Date of Award


Document Type


Degree Name

Doctor of Psychology (PsyD)


Graduate Department of Clinical Psychology

First Advisor

Susan L. O'Donnell, Ph.D.

Second Advisor

Kathleen Gathercoal, Ph.D.

Third Advisor

Scot Headley, Ph.D.


Homeschooling is a controversial educational option that has grown dramatically during the past two decades. Socialization concerns contribute strongly to this controversy. Research in this area is sparse, but it indicates that homeschooled students do well academically and socially. Many homeschooling studies suffer, however, from serious methodological issues. This investigation sought to discover whether differences in social competence existed between sample populations of homeschooled and conventionally-schooled students; research in the arena of competence and resilience served to guide the methodology. Where differences were found, specifics were elucidated and factors contributing to these differences were isolated.

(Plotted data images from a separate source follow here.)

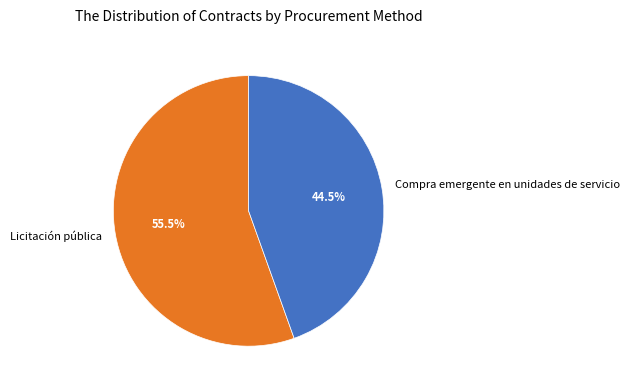

To the nearest percent, what is the average slice percentage?

50%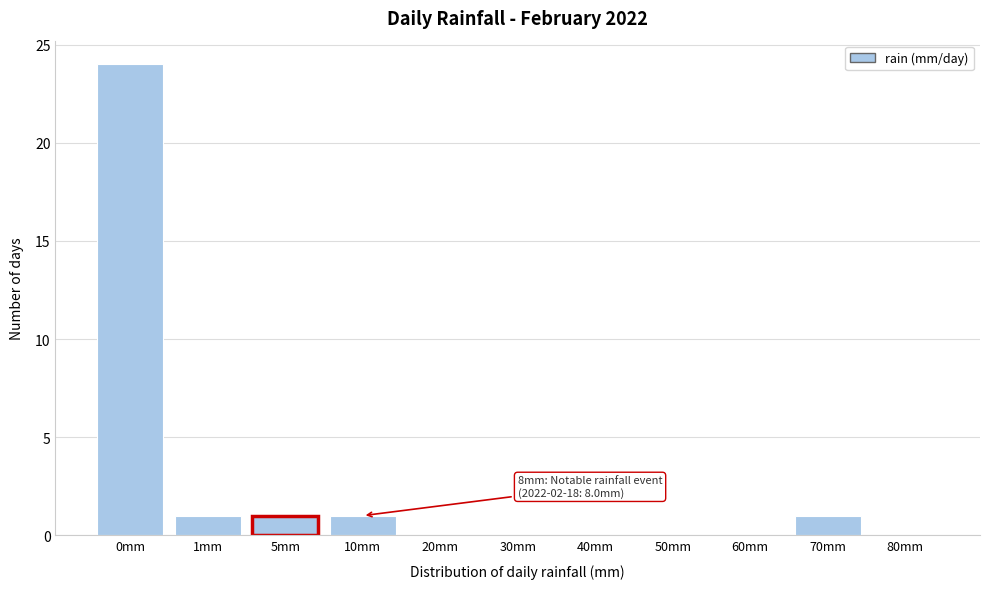

Reading left to right, transcribe all the data shown in this chart.

0mm=24	1mm=1	5mm=1	10mm=1	20mm=0	30mm=0	40mm=0	50mm=0	60mm=0	70mm=1	80mm=0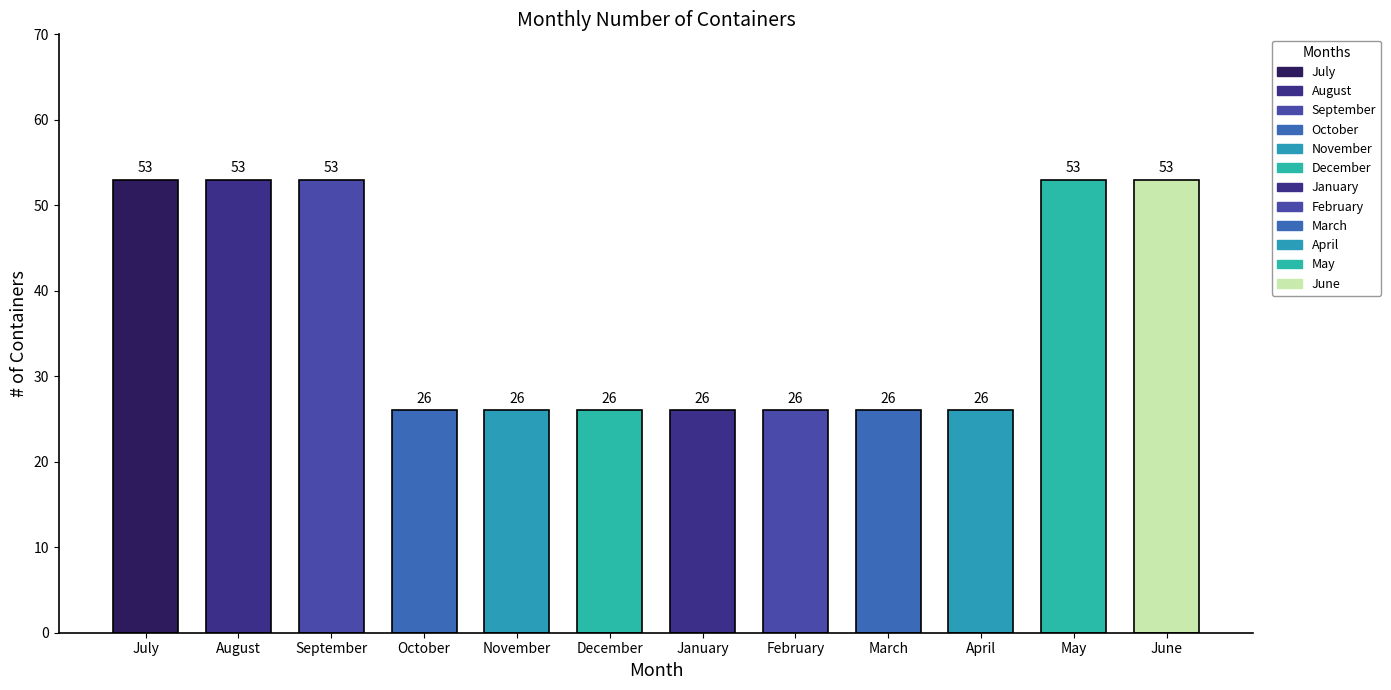

Does the chart contain stacked bars?

No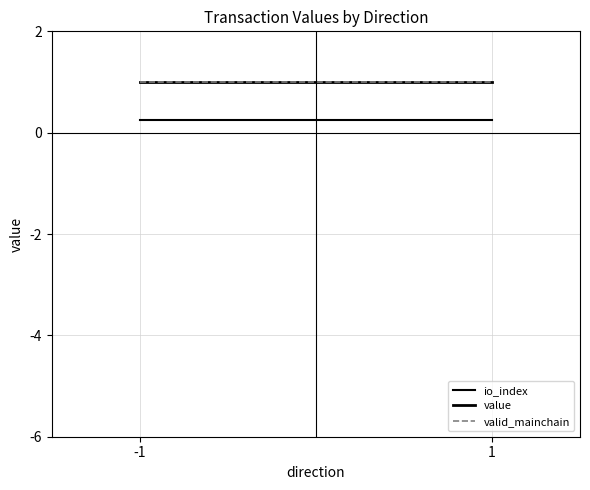

Which series has the widest spread of values?

io_index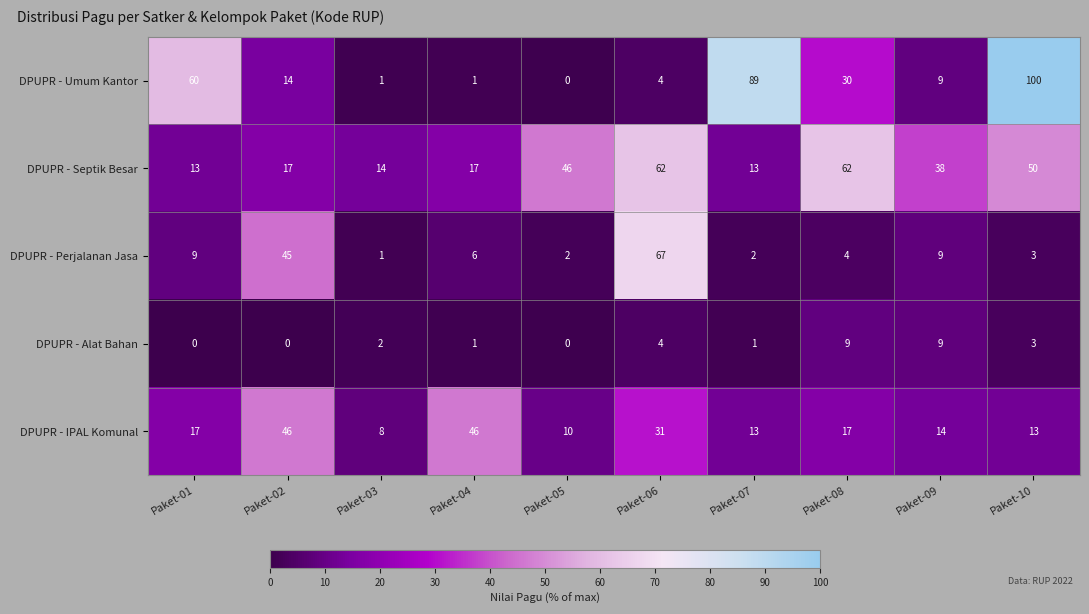

List the series in order of their peak value, highest first.

DPUPR - Umum Kantor, DPUPR - Perjalanan Jasa, DPUPR - Septik Besar, DPUPR - IPAL Komunal, DPUPR - Alat Bahan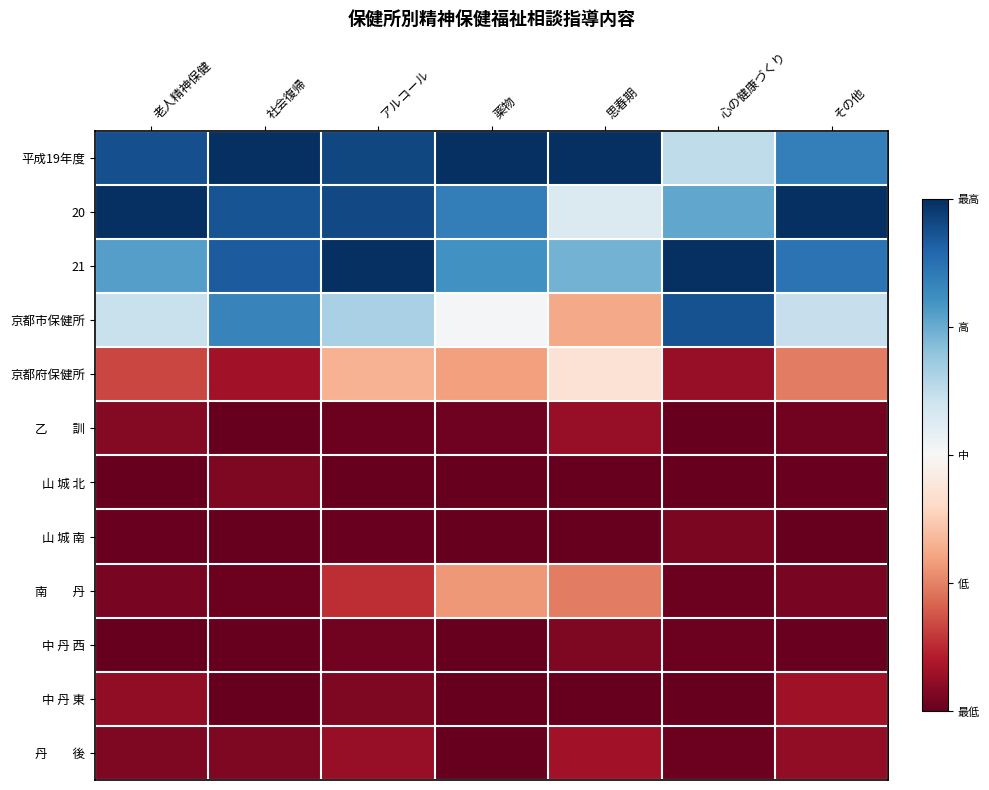

Which series has the largest total across all categories?

平成19年度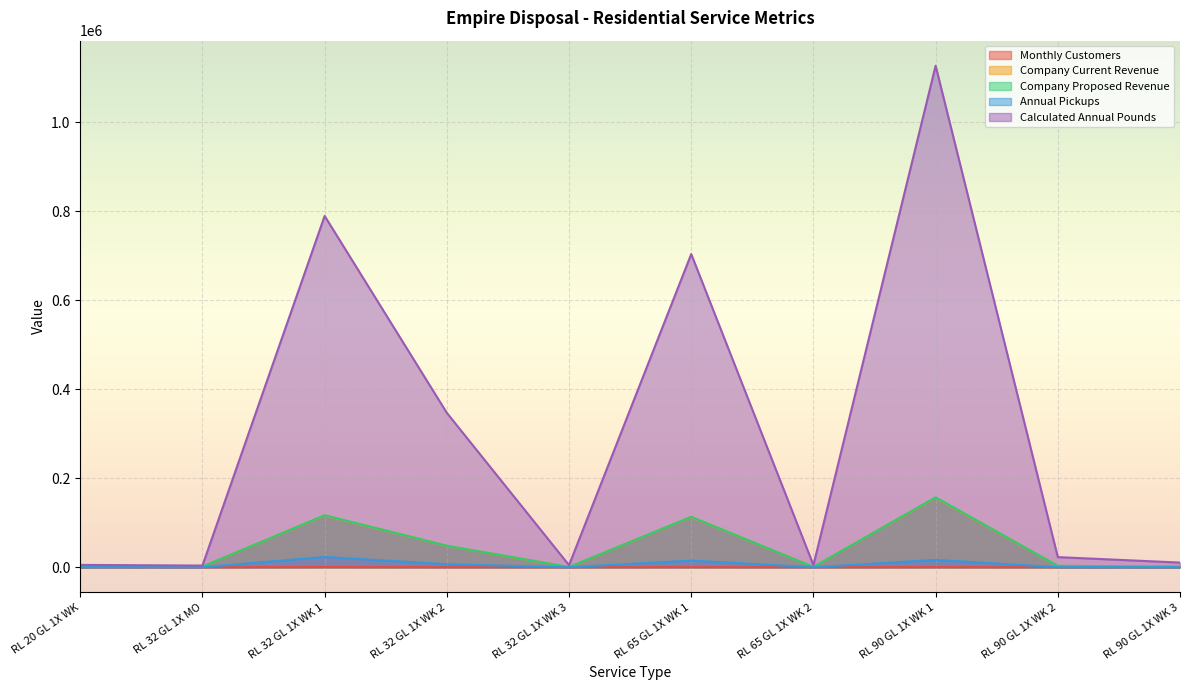

How many lines are shown in the chart?

5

Forty-seven homeschooling and conventionally-schooling families participated (N = 47). Parents completed the Family Characteristics questionnaire, the parent version of the Social Involvement Report (SIR-P), and the Parent Rating Scales (PRS) which is part of the Behavior Assessment System for Children (BASC). The students completed the adolescent version of the SIR (SIR-P), the Self-Report of Personality (SRP) of the BASC, and a Friendship Task. Teachers provided information on thirty-two students by completing the Teacher Rating Scales (TRS) of the BASC. Results indicated that there were differences in the social competence of homeschooled and conventionally-schooled adolescents, particularly on the BASC scales. Mean scores on the PRS and TRS for homeschooled and conventionally-schooled students were in the average range on all adaptive and maladaptive scales, but homeschooled students were consistently rated higher on measures of social skills and on measures that support academic competence. Ratings for conventionally-schooled students were consistently higher on measures of school and social maladjustment.

The significantly different family characteristics of homeschooling and conventionally-schooling families impacted several of the research findings. Parental employment status, family structure, father's education, and religious involvement were factors that were particularly influential. Adolescents from complex step-families where parents worked full-time had the highest scores on measures of maladjustment. This study represented a strong first step towards increasing the available information concerning homeschooling and its impact on social competence. Additional studies are needed to further explore the development of competence in both homeschool and conventional school settings to understand the impact of educational environments on the development of social competence.